L’Europa per prima è un continente avviato alla lenta ed inesorabile decadenza dovuta, prima ancora che per motivi economici e geopolitici, al disconoscimento voluto delle proprie basi di civiltà, la sua Storia millenaria, fonte del diritto e della cultura per abbracciare l’ideologia mondialista, americanoide, neoliberale, radicale e relativista, del tutto estranea alla sua tradizione, incapace di ritagliarsi un proprio ruolo politico autonomo, relegandosi allo stato di colonia del grande impero americano, oggi anche esso in forte declino. Le società europee che in passato erano state un modello di civiltà, di sistema sociale sviluppato, di fatto hanno abdicato alla loro Storia ed abbracciato un modello di tipo anglosassone.
L’assetto del mondo affidato nelle aree cruciali alla egemonia ed al super potere dell’impero USA, ha perso qualsiasi parvenza di stabilità ma è scosso da conflitti sempre più cruenti e da destabilizzazione continua, visto il disastro ed il caos provocato dai ripetuti interventi militari (diretti o indiretti) degli Stati Uniti e dei loro alleati nei paesi dove la dirigenza di Washington ha stabilito di avere interesse prioritario per averne il controllo e per disporre delle loro risorse (Iraq, Libia, Siria, Somalia, Sudan, ecc.). In altri casi l’intervento è stato causato dall’importanza strategica di questi paesi (Ucraina), oltre che dalle risorse, con un disegno calcolato in funzione anti russa.
Data la situazione, ci sarebbe stata la necessità di rinnovare una “governance” mondiale per evitare il protrarsi e l’aggravarsi delle situazioni di caos e di conflitti che si sono create in varie aree del mondo nello stesso periodo. Questo perchè prima o poi i focolai di guerra, con il loro carico di fanatismo e miseria, finiranno per invadere anche i paesi non coinvolti nelle crisi con grave pericolo di un allargamento dei conflitti e di ulteriore destabilizzazione. Un prologo di quanto potrà accadere lo si può già vedere con l’esodo di milioni di profughi dai teatri di guerra, come dalla Siria (2 milioni di profughi) , dall’Iraq, dalla Somalia, dalla Nigeria, ecc…

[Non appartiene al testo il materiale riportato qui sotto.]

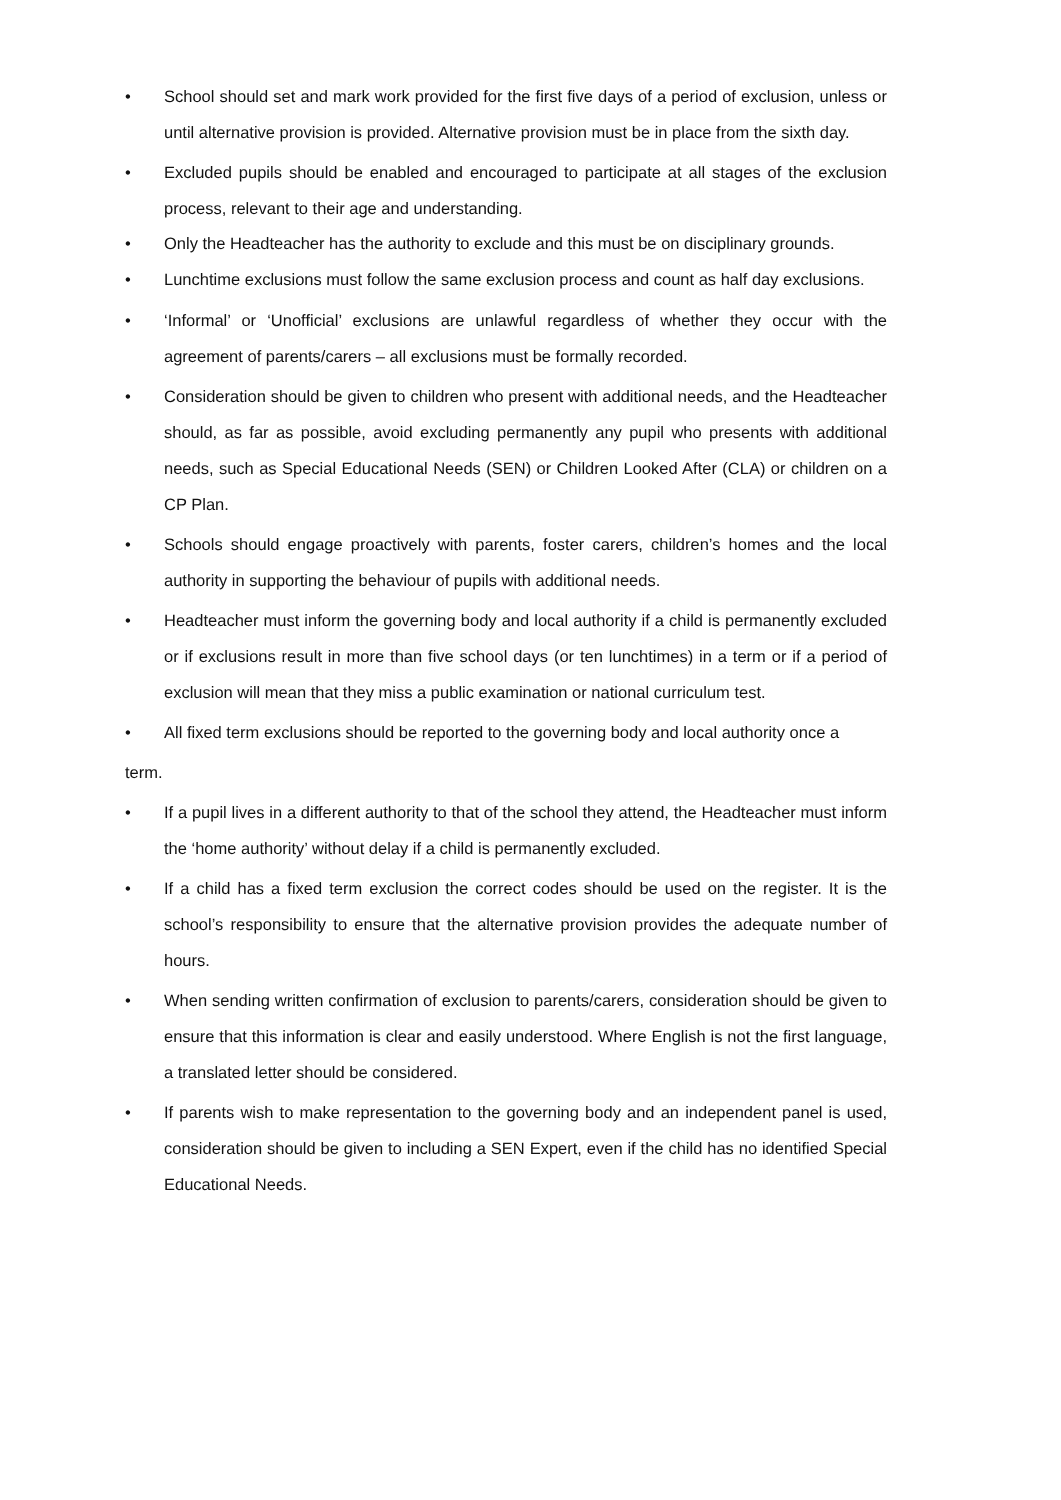• School should set and mark work provided for the first five days of a period of exclusion, unless or until alternative provision is provided. Alternative provision must be in place from the sixth day.
• Excluded pupils should be enabled and encouraged to participate at all stages of the exclusion process, relevant to their age and understanding.
• Only the Headteacher has the authority to exclude and this must be on disciplinary grounds.
• Lunchtime exclusions must follow the same exclusion process and count as half day exclusions.
• ‘Informal’ or ‘Unofficial’ exclusions are unlawful regardless of whether they occur with the agreement of parents/carers – all exclusions must be formally recorded.
• Consideration should be given to children who present with additional needs, and the Headteacher should, as far as possible, avoid excluding permanently any pupil who presents with additional needs, such as Special Educational Needs (SEN) or Children Looked After (CLA) or children on a CP Plan.
• Schools should engage proactively with parents, foster carers, children’s homes and the local authority in supporting the behaviour of pupils with additional needs.
• Headteacher must inform the governing body and local authority if a child is permanently excluded or if exclusions result in more than five school days (or ten lunchtimes) in a term or if a period of exclusion will mean that they miss a public examination or national curriculum test.
• All fixed term exclusions should be reported to the governing body and local authority once a
term.
• If a pupil lives in a different authority to that of the school they attend, the Headteacher must inform the ‘home authority’ without delay if a child is permanently excluded.
• If a child has a fixed term exclusion the correct codes should be used on the register. It is the school’s responsibility to ensure that the alternative provision provides the adequate number of hours.
• When sending written confirmation of exclusion to parents/carers, consideration should be given to ensure that this information is clear and easily understood. Where English is not the first language, a translated letter should be considered.
• If parents wish to make representation to the governing body and an independent panel is used, consideration should be given to including a SEN Expert, even if the child has no identified Special Educational Needs.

Un filo sottile lega gli avvenimenti ed i conflitti tra teatri molto distanti come la Siria, l’Iraq e l’Ucraina. Dietro questi conflitti c’è la stessa mano, la stessa strategia di destabilizzazione e di caos realizzata per un gioco di egemonia e di controllo dal potere dominante, quello militare, politico e finanziario degli anglosassoni e sionisti (USA, GB, ed Israele).
Questa governance mondiale di fatto non esiste e l’unico ente sopranazionale che avrebbe dovuto per il suo statuto provvedere ad esercitare una azione di controllo e di pacificazione fra i contendenti (l’ONU), è stato di fatto ridotto all’irrilevanza ed alla assenza di qualsiasi voce in capitolo, grazie alla subordinazione dei suoi organi agli interessi della superpotenza dominante ed ai diritti di veto sempre opposti a qualsiasi azione di condanna.
I governi che oggi esprimono ipocritamente “preoccupazione ed allarme” per le vicende dell’Iraq, della barbarie degli sgozzamenti, esecuzioni sommarie, taglio della testa ai prigionieri effettuati dai miliziani dell’ISIS (Stato Islamico della Siria e del Levante) in Iraq, sono esattamente gli stessi che hanno appoggiato, fornito armi, addestramento ed equipaggiamenti vari ai miliziani di questa ed altre organizzazioni quando queste operavano in Siria per il rovesciamento del regime di Assad, inviso agli americani. In quel paese avvenivano gli stessi sgozzamenti ed esecuzioni sommarie ma nessuno in Occidente alzava neanche una voce perchè si aspettava la caduta del regime di Assad e si voleva far credere che ci fosse una rivolta di” ribelli per la democrazia”. Gli sgozzatori erano utili in quel caso alle finalità strategiche degli USA e dell’Occidente e bisognava lasciare loro campo libero.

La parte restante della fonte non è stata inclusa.